Cependant, l'homosexualité était encore un débat très sensible. Je n'étais pas le seul à me chercher, à savoir qui j'étais réellement. Certains de mes camarades avaient eu le courage d'affirmer leur homosexualité, quitte à se faire harceler et taper dessus. Ils étaient fiers de qui ils étaient et je ne voulais plus me cacher à mon tour. J'avais peut-être choisi la mauvaise date pour le faire, mais comme on dit souvent ; mieux vaut tard que jamais.

Alors, quoi de mieux que de faire mon coming-out la veille de Noël ?

Je me revoyais dans ce cauchemar, assis sur le canapé de la salle de séjour aux côtés d'un feu de cheminée, dont le bois crépitait sous la pression des flammes. Mes parents étaient assis, chacun sur un fauteuil en face de moi, comme si je m'apprêtais à vivre mon dernier jugement - ce qui n'était en aucun cas une exagération de ma part.

Comme à mon habitude, quand je revivais ce souvenir, je me tenais dans l'encadrement de la porte, les bras croisés contre mon torse, à regarder le pauvre adolescent que j'étais, stressé et angoissé par l'aura froide et glaciale que mes parents dégageaient, en attendant que je prononce enfin un seul mot.

Avouer à ses parents que leur seul fils unique est homosexuel était quelque chose qui me paraissait insurmontable, mais j'avais besoin de me libérer de ce poids, de ce fardeau qui commençait à peser de plus en plus lourdement sur mes épaules. C'était épuisant de continuellement jouer un rôle, de se cacher derrière un masque qui ne me représentait aucunement sur les aspects personnels, juste pour rentrer dans les cases créées de toutes pièces par la société - et être un monsieur-tout-le-monde, pour ne pas être critiqué ou être rejeté par nos proches.

Toutefois, qu'en était-il de nous ?

Qu'en était-il de nos ressentis, de nos sentiments ?

De notre vie ?

Je ne voulais plus faire semblant, je ne voulais plus jouer au rôle du petit élève modèle, à ramener que des bonnes notes juste pour favoriser l'augmentation de l'égo et la satisfaction de mes parents, qui n'en avaient rien à foutre de mes sentiments. Ils ne s'en rendaient peut-être pas compte, mais les études n'étaient vraiment pas ma tasse de thé. Je préférais de loin la musique et j'avais toujours aspiré - au fond de moi -, à devenir l'un de ces musiciens à la renommée mondiale et vivre enfin de ma passion. Malheureusement, je ne savais que trop bien que ce rêve, que cette sublime passion était déjà vouée à l'échec, que c'était un milieu très difficile d'accès et que pour gagner sa vie, il fallait réaliser un certain nombre de ventes et avoir une reconnaissance internationale, si on voulait pouvoir vivre de notre rêve.

Alors, en dépit de mon souhait qui me semblait totalement inaccessible du bout de mes doigts, je me contentais de jouer de la guitare dans ma chambre et de chantonner mes écrits, qui étaient mes seuls échappatoires à ma vie, que je trouvais tristement misérable.

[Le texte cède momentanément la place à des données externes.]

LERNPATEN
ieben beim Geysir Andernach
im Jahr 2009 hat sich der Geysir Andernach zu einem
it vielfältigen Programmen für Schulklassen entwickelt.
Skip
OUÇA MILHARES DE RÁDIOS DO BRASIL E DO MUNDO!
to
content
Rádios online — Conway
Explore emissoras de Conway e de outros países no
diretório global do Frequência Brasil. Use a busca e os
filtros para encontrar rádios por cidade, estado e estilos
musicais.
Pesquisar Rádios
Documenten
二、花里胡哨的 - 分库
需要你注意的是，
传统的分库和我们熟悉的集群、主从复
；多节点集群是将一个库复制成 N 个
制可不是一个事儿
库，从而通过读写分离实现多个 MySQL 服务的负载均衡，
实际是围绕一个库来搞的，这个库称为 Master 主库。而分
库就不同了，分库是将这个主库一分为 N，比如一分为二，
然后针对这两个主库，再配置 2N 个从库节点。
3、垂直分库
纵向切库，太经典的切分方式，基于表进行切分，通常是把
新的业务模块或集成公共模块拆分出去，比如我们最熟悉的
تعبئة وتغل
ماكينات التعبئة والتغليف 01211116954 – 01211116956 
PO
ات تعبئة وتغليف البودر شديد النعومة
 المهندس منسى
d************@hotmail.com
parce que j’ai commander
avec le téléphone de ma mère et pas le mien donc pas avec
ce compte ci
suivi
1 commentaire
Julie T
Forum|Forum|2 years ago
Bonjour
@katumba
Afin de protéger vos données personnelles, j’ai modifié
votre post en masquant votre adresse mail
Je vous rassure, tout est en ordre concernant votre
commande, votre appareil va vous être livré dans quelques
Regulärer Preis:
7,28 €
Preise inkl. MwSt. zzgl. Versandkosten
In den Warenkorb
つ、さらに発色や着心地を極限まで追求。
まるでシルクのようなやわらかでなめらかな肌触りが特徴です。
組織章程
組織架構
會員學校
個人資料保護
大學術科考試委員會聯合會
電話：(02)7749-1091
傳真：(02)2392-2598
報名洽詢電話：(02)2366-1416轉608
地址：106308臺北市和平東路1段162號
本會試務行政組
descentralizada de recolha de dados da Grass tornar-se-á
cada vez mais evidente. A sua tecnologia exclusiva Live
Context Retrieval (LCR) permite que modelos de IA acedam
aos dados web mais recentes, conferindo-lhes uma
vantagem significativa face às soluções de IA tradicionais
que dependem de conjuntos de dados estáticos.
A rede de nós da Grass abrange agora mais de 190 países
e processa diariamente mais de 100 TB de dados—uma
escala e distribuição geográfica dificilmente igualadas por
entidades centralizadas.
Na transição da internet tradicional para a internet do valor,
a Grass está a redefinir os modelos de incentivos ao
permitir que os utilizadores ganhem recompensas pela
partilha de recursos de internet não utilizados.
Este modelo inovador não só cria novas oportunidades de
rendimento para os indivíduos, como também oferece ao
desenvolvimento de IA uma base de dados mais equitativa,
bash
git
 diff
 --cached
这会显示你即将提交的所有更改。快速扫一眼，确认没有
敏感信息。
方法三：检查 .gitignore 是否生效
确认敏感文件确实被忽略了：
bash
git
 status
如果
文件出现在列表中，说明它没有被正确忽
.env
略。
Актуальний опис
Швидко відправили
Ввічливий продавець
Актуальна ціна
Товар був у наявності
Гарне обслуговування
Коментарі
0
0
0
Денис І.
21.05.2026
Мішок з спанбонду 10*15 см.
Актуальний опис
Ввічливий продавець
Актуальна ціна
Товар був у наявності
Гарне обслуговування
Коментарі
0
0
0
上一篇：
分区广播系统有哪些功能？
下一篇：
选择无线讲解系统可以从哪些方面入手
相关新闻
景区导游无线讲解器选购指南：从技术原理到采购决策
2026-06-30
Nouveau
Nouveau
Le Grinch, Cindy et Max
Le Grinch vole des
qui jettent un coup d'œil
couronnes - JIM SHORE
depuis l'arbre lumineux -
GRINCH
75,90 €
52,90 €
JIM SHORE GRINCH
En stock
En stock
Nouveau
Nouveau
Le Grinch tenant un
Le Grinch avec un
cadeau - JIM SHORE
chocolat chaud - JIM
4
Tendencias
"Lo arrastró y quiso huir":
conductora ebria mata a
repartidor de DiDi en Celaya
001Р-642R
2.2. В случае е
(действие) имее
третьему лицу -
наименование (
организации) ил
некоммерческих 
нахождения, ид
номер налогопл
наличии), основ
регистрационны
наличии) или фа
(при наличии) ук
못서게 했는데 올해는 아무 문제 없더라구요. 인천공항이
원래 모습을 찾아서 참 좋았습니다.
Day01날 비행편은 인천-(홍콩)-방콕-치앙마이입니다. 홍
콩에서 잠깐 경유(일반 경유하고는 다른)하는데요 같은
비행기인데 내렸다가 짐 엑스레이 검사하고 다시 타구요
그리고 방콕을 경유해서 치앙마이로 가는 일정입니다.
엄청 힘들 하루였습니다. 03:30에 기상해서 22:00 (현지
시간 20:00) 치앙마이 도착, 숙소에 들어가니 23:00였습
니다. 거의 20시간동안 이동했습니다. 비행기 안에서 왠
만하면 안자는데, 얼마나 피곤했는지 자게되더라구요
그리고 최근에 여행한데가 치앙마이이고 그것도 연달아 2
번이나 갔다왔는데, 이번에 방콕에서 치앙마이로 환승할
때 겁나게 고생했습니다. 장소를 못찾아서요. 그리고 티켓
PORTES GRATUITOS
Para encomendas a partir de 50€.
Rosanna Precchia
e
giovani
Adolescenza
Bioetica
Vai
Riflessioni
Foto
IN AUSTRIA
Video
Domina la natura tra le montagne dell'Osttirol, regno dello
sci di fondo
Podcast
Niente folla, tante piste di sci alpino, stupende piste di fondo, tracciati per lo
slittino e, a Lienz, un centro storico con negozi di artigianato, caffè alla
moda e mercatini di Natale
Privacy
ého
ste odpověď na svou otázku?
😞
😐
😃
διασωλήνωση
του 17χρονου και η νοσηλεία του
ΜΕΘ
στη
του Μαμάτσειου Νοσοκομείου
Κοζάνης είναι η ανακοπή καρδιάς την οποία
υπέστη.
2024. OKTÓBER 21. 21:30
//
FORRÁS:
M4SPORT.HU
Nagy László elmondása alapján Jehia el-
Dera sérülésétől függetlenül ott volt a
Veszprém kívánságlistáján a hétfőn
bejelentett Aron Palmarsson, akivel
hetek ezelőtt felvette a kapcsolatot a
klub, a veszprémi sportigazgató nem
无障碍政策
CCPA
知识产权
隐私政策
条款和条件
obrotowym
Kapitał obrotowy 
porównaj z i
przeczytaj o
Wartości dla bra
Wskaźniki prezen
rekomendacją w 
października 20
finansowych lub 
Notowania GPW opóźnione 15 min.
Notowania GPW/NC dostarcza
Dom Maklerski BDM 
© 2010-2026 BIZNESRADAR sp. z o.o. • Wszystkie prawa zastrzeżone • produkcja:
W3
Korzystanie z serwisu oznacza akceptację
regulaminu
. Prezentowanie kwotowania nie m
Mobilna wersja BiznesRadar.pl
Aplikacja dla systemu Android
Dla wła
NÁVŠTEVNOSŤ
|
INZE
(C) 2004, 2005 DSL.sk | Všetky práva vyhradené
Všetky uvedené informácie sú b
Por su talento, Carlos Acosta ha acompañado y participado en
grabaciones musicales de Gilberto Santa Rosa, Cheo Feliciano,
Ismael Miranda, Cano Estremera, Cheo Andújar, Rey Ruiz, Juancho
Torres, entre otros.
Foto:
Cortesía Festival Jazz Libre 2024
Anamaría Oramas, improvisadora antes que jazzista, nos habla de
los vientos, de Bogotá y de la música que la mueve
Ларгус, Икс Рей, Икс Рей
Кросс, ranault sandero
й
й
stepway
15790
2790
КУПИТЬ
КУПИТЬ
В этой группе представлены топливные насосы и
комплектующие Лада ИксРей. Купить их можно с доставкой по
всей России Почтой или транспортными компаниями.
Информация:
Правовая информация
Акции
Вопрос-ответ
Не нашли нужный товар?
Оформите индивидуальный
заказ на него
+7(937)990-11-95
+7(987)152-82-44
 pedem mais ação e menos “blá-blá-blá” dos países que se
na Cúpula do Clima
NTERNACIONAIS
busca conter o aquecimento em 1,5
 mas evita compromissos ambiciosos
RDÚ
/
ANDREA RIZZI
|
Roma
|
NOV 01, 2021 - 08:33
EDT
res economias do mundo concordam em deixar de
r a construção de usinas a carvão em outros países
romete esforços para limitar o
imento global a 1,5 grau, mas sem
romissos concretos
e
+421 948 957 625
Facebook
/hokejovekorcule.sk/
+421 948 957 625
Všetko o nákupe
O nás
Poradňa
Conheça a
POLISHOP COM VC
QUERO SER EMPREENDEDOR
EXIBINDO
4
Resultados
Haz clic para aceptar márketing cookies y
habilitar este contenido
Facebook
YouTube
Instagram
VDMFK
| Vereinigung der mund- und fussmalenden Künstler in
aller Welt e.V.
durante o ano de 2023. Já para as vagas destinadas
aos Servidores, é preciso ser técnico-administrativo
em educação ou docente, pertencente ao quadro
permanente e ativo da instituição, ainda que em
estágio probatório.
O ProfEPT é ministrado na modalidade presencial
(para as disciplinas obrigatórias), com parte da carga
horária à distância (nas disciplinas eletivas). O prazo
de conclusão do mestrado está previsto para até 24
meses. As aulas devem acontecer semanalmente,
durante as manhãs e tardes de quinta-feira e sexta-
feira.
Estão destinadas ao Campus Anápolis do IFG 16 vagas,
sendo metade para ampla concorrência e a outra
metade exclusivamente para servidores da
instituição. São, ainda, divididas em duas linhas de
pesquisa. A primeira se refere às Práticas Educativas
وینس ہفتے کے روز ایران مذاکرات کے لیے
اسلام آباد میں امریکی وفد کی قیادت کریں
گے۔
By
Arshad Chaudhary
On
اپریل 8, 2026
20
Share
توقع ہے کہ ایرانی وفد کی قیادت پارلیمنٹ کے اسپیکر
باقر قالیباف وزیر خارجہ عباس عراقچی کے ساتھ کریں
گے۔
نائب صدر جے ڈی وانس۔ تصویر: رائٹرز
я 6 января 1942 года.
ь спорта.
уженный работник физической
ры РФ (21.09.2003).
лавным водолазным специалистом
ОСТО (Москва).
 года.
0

Le vingt-trois décembre était une date que je ne pourrais jamais oublier, car il m'était encore difficile de comprendre comment des parents qui ont désiré avoir donné la vie, peuvent en venir à frapper leurs enfants, leur chair et leur sang, à les insulter de tous les noms et les réduire plus bas que terre, juste parce que leurs progénitures sont fiers d'aimer une personne qui est du même sexe qu'elles.

Et il n'y a pas plus beau que le véritable amour dans la vie, et non celui qui est monté par de simples tissus de mensonges.

Je m'observais trembler de toute part - me souvenant que j'avais la langue et la bouche pâteuses à cause du stress - et prendre une grande bouffée d'oxygène, avant de prononcer ces mots, qui ont par la suite déclenché la fureur de mes parents :

- Papa, maman, je suis gay.

Sans même me répondre quoique ce soit, j'avais vu le regard de mon père se ternir de haine et de dégoût, se levant de son fauteuil pour s'approcher de moi d'un pas digne d'un prédateur, et m'asséner une gifle qui avait fait tourner ma tête de trois-quart par la puissance qu'il avait mis dans son geste. S'en est suivi un déferlement d'acharnement, que ce soit sur le plan physique et verbal, sur ma personne. Ma mère, elle, pleurait dans son coin, en se tenant le visage entre ses mains, comme si je venais de commettre un abominable crime contre l'humanité, tandis que mon père défoulait sa misanthropie, en ne me laissant aucune possibilité de m'exprimer ou de me défendre contre cette inimitié injustifiée.